▶ _Selected text_

So, the “public charge” rule is not really about reducing immigrant access to “welfare” - most are already denied or severely limited in their access! It is about the appearance of this impact, while taking other measures (English proficiency, income thresholds and so on) to exclude people. From the National Immigrant Law Center’s press release yesterday,
The new public charge test reviews numerous factors in determining whether an applicant is likely to use an expanded list of public benefits at any time in the future. Few people who are subject to the public charge test qualify for the programs covered by the regulations, but the regulations’ criteria — including new thresholds for income, age, health conditions, and English language proficiency to be weighed in the test — will dramatically reduce the diversity of immigrants to the U.S. As illustrated in a new NILC report released today, fear and confusion over the regulations have already harmed the health and well-being of immigrant families — overwhelmingly families of color — all over the country.
NILC’s new report, based on “interviews with 24 service providers — including benefits enrollers, health care professionals, and attorneys — in 11 states, demonstrates that fear of the public charge rule’s potential consequences has dissuaded people from seeking health, nutrition, and other safety-net programs even before its implementation. Service providers’ accounts yielded the following findings:
People not subject to the new DHS rule’s public charge test are going without services
In many cases, “chilled” populations are not themselves targets of the rule, demonstrating the widespread, spillover harm fear about public charge creates for immigrant communities and members of immigrant families, including those who are already lawful permanent residents or U.S. citizens, as well as for survivors of domestic violence, trafficking, or other serious crimes who are applying for U or T status.

▶ _Dataset_

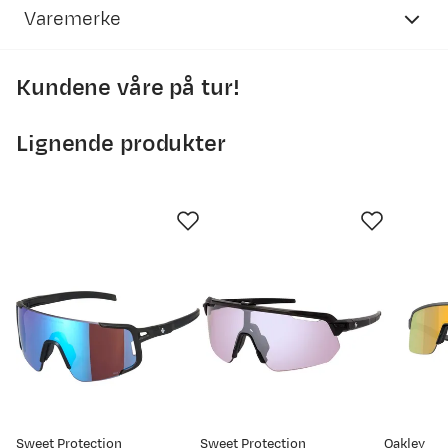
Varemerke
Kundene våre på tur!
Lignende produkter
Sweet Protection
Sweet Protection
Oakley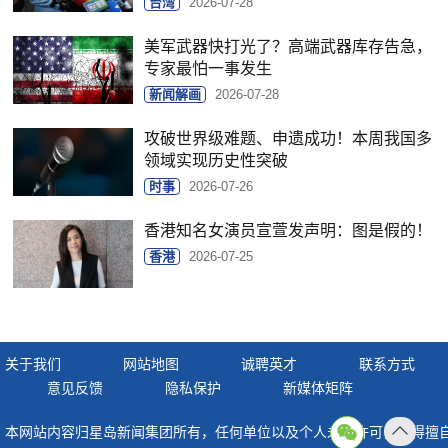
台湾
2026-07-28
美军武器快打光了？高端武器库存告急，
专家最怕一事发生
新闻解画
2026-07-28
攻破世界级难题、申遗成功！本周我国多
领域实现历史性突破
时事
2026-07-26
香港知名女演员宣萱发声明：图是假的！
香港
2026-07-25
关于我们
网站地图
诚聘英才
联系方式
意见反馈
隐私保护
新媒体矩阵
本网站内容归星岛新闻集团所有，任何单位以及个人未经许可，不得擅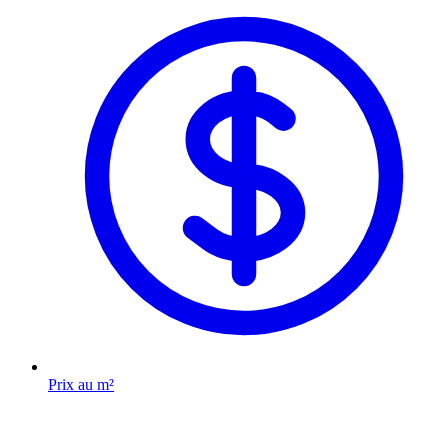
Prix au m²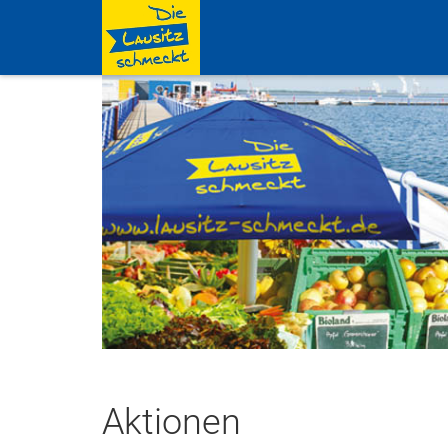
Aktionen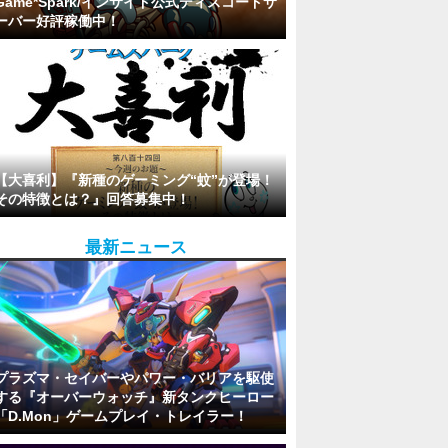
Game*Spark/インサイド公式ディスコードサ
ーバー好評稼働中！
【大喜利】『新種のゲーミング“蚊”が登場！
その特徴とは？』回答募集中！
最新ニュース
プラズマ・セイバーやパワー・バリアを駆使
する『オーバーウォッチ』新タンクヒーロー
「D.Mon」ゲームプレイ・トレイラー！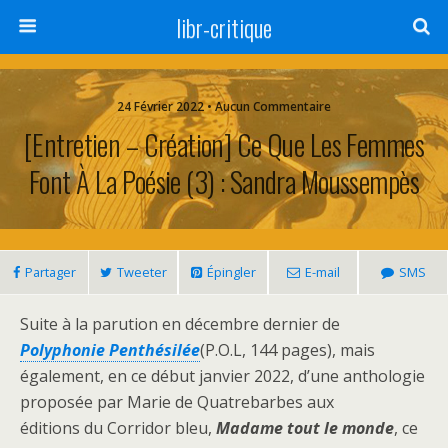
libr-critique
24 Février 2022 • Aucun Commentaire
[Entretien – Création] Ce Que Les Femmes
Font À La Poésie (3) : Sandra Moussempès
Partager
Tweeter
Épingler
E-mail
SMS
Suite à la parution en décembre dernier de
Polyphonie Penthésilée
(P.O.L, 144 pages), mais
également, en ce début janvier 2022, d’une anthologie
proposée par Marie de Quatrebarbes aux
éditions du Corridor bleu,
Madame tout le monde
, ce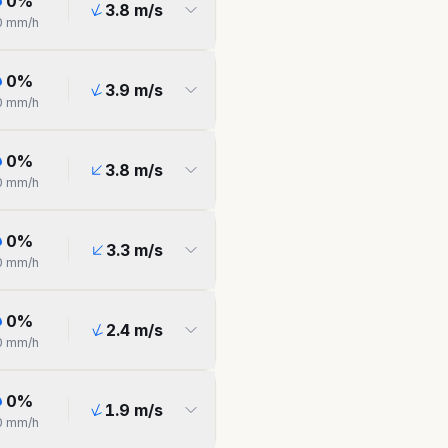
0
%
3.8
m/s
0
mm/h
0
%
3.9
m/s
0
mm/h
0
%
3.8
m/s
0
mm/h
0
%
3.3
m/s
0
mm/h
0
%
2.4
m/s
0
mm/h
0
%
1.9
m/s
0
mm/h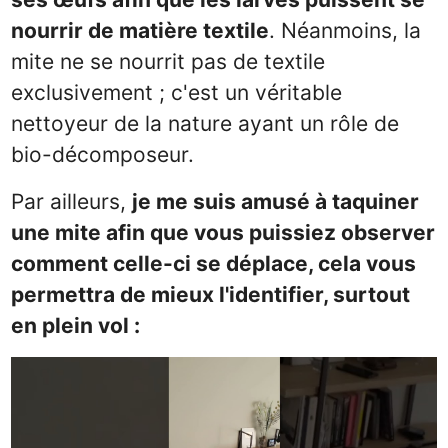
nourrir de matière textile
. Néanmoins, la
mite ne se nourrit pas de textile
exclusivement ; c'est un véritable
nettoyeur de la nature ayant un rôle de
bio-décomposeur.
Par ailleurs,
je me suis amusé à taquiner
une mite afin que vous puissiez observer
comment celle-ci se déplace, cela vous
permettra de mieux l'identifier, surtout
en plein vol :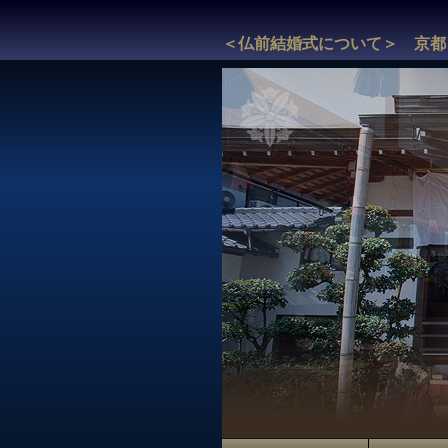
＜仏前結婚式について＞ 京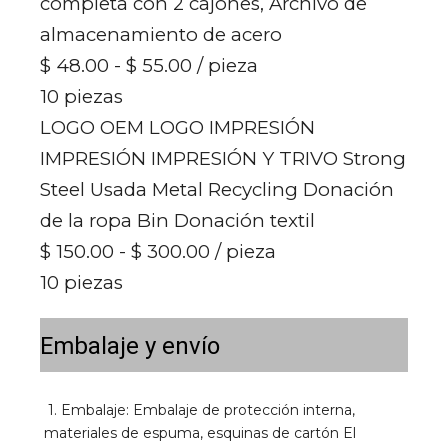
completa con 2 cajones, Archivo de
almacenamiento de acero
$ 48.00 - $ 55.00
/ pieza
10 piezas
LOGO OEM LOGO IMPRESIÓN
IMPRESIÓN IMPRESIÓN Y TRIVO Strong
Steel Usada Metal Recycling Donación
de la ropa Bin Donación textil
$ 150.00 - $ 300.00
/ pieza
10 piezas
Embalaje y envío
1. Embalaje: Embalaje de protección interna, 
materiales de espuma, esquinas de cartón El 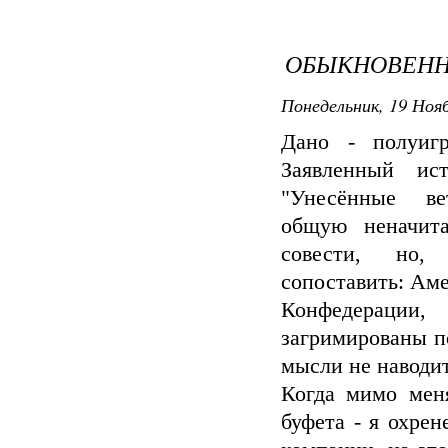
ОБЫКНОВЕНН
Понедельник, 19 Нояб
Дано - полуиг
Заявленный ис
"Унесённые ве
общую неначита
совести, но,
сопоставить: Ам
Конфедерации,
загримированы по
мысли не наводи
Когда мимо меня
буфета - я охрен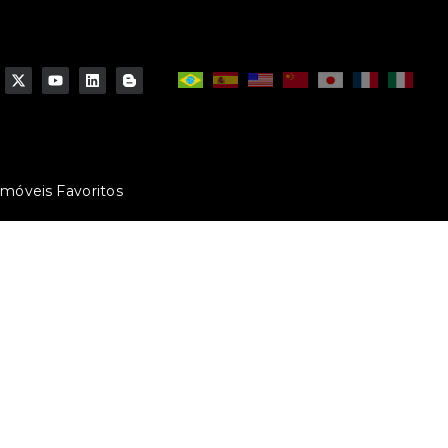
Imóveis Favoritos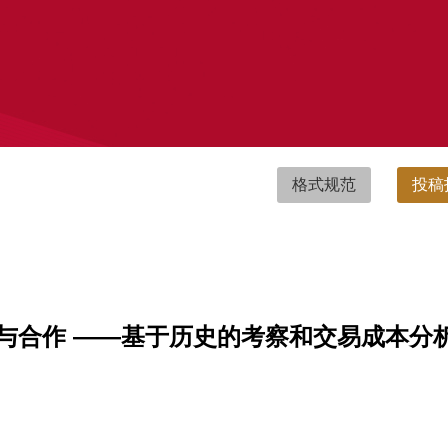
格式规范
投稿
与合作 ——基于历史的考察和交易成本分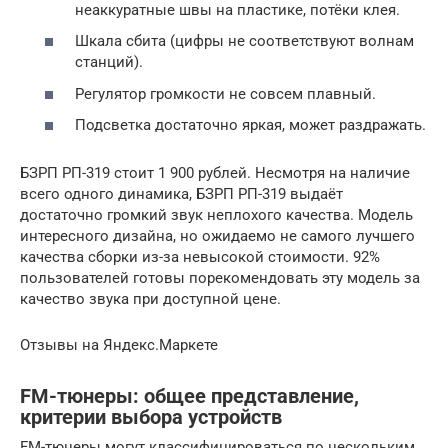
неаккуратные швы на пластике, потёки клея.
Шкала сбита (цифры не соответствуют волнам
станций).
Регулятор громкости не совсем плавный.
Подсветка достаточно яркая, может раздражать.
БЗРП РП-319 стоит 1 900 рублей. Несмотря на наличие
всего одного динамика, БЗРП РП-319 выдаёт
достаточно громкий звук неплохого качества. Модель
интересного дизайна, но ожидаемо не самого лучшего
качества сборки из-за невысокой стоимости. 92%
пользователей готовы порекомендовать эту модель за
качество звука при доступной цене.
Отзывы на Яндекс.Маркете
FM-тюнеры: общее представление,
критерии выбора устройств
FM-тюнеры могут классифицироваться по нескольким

▶ _Task prompt_
Continue the piece about the public charge rule from its last sentence, keeping its tone.

▶ _Response_
The health and well-being of immigrants and their families are at stake
Providers identified troubling implications for their clients’ and patients’ health and well-being that they associated with fear of being deemed a public charge and other restrictions targeting immigrant communities.
People are making choices, sometimes unnecessary or counterproductive ones, based on fear rather than on an accurate understanding of the rule
Individuals’ concerns about public charge intertwine with other fears of restrictive immigration policies, particularly increased immigration enforcement and the potential for deportation and family separation. Accounts by service providers indicate that many noncitizens don’t want to place at risk any future opportunities they might have to obtain permanent lawful status, especially in a political climate where immigration-related restrictions are multiplying and becoming more unpredictable.
Fear of “public charge” is creating burdens for providers who work with immigrant communities
Service providers are on the front lines of addressing misinformation and answering questions related to public charge and benefits eligibility. They dispense advice to clients and patients, often encouraging continued access to services and benefits for which the latter are eligible — sometimes successfully, but sometimes not. This work creates additional time burdens for human services and health care professionals who are often already overextended in their work, as well as emotional burdens for those who struggle when they see their clients unable to meet their basic needs because of these policy impacts.
You can download and read the full report here.
So, yet again Trump’s team is effectively utilizing a rhetorical bait and switch to convince supporters they are fixing a problem that never existed, while generating fear and confusion within immigrant communities in the process. All to do the one thing they are actually committed to doing: reduce avenues for authorized immigration.